We contemplate the operations of our loving Mother, and solicit instruction from her million voices. From every mouth we hear the electric word-" Liberty!" A bird is a beauteous bit of ascending Nature on wings of flight. Man is another form of the same Nature, walking upright, the Lord of all beneath his exalted mind and commanding position. He is good and glorious in his government when the spirit of freedom prevails in the least of things about him; but what shall we say of his lordship, of his influence and administration, when he cuts the wings of Liberty, cages the birds of paradise, and enforces obedience by his will with a rod of iron! Judge of yourself what is right.
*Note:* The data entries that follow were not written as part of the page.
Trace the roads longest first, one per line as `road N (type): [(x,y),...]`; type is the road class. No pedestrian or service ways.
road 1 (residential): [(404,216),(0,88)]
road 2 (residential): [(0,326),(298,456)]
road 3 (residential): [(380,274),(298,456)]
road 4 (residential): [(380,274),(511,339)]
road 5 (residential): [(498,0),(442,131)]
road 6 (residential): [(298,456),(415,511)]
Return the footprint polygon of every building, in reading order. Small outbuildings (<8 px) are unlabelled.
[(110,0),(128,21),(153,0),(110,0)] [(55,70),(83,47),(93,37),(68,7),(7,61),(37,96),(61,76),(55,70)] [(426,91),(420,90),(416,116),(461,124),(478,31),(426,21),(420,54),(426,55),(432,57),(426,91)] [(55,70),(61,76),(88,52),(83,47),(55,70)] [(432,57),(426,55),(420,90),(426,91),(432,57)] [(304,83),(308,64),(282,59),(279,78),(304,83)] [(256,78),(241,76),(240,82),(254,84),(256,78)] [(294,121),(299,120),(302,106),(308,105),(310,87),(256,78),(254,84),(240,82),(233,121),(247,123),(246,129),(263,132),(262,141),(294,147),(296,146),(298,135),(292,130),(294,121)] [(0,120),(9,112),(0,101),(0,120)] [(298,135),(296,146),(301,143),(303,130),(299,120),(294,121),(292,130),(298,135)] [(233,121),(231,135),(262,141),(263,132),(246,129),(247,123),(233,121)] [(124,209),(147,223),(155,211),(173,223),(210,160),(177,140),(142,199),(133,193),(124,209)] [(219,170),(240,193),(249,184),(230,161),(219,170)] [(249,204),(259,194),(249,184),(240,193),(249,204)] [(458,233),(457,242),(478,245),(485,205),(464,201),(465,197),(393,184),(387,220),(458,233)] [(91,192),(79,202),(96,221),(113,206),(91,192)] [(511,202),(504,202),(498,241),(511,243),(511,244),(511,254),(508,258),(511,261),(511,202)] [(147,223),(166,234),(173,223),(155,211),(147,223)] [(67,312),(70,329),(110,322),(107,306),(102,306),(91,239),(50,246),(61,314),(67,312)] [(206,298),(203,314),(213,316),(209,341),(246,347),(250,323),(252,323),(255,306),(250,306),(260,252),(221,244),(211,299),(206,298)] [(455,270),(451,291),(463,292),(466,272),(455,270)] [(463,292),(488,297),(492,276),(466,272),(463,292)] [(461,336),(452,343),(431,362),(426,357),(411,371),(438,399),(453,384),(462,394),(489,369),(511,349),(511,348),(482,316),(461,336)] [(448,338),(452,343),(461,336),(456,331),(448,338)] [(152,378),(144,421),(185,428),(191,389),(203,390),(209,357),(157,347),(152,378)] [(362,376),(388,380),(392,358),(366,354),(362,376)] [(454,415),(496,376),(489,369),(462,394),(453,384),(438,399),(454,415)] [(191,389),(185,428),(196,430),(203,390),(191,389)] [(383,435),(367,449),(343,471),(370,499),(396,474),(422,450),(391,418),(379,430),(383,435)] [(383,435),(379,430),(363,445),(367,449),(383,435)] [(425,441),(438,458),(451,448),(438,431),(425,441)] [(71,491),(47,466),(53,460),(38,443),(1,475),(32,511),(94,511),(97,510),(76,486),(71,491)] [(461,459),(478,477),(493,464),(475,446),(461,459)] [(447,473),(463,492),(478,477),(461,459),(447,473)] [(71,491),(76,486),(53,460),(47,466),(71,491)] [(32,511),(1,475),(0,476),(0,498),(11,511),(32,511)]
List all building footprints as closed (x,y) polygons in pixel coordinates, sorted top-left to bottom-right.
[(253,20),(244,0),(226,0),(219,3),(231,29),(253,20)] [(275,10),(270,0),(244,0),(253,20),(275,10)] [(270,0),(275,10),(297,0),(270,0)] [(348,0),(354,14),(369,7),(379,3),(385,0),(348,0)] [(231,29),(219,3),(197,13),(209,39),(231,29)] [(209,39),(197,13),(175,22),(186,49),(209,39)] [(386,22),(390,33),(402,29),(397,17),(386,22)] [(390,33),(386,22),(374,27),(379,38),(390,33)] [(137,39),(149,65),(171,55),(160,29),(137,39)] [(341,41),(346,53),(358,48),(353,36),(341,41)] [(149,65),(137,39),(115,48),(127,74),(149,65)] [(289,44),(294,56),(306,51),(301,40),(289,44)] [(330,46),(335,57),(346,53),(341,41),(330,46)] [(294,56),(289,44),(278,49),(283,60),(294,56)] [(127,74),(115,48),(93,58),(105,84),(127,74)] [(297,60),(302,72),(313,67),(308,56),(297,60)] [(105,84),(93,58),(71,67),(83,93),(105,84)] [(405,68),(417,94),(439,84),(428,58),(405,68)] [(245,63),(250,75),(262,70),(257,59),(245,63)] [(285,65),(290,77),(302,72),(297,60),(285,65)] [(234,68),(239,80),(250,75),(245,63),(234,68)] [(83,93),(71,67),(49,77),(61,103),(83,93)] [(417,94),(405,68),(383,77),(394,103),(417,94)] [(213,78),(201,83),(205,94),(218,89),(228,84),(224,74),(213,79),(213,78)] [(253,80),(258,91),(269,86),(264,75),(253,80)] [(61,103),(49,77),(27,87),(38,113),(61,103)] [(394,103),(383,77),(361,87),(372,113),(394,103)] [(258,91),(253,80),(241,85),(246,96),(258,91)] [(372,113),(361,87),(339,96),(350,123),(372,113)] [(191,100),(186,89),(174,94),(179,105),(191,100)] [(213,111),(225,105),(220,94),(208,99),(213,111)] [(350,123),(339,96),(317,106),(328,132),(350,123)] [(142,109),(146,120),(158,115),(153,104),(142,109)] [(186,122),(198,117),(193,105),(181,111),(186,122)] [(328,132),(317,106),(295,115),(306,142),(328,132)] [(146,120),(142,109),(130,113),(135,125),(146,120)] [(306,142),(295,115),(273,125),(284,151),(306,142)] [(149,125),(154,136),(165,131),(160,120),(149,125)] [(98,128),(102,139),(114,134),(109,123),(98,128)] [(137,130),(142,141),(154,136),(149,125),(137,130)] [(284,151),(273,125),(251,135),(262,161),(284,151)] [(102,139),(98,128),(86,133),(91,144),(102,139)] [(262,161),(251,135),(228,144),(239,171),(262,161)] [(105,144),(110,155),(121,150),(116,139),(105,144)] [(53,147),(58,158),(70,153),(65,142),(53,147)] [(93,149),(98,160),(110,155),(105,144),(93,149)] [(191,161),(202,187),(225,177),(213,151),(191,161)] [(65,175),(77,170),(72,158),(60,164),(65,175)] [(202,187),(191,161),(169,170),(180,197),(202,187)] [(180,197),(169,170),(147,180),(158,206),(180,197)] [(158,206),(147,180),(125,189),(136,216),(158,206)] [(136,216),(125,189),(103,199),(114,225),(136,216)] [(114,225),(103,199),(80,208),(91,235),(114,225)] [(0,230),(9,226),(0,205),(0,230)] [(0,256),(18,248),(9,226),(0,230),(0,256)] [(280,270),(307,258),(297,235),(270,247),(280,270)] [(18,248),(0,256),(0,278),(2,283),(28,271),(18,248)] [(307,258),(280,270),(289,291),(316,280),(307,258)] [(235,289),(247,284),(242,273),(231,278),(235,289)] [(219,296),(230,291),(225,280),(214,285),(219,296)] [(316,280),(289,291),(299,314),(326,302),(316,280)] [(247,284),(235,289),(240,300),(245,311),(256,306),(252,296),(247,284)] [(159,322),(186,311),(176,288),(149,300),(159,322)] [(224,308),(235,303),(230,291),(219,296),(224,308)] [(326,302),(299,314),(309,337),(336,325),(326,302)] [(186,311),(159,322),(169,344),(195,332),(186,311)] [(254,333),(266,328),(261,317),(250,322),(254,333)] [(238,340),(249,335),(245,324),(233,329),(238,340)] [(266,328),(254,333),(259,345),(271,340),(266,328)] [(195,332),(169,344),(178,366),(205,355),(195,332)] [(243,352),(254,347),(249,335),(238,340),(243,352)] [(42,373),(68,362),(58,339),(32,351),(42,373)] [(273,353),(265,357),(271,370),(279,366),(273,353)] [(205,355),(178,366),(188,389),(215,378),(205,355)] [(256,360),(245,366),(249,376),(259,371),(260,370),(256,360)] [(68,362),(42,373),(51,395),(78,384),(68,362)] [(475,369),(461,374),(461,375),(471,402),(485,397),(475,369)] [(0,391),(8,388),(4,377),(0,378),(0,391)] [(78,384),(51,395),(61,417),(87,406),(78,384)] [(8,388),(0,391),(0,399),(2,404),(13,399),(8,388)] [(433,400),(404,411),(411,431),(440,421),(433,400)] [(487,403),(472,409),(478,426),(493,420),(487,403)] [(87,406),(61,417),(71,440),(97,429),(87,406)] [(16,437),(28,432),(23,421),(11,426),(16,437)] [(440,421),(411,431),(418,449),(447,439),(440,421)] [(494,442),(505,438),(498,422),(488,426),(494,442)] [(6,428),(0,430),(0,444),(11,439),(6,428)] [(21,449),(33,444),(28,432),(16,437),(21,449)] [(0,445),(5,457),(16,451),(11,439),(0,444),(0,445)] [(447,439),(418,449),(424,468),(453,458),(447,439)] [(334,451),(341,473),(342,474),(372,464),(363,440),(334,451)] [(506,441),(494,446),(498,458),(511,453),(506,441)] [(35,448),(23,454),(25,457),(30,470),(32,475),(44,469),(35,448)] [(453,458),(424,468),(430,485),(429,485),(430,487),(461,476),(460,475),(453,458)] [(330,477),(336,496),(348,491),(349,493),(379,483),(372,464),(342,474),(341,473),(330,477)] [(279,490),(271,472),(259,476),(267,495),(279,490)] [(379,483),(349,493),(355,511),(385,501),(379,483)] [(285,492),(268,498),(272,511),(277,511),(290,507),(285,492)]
Spiritualistic Superstition.

QUESTION. "You have, on at least one occasion, hit Spiritualists pretty severe raps for being superstitious.'

By

unbelievers, all Spiritualists are supposed to be superstitious. Will you please define what you mean?"

ANSWER. We denominate all persons superstitious, who, with excessive credulity, and no absolute evidence, attribute unusual physical sensations to the work of spirits; also, they are superstitious who imagine that their own mishaps and discords were developed by the special intervention of the invisible. It is superstition to believe that a medium is influenced by any disembodied intelligence to do or say anything earthly and sen sual. We hold every one individually accountable for all unworthy speeches and physical indulgences. Let all Spiritualists believe that "every good and perfect gift cometh from above," and reversely, that every discordant and miserable influence is generated beneath, in the regions of the flesh, and we will assure them that the "mediums for evil spirits" will number far less than at present.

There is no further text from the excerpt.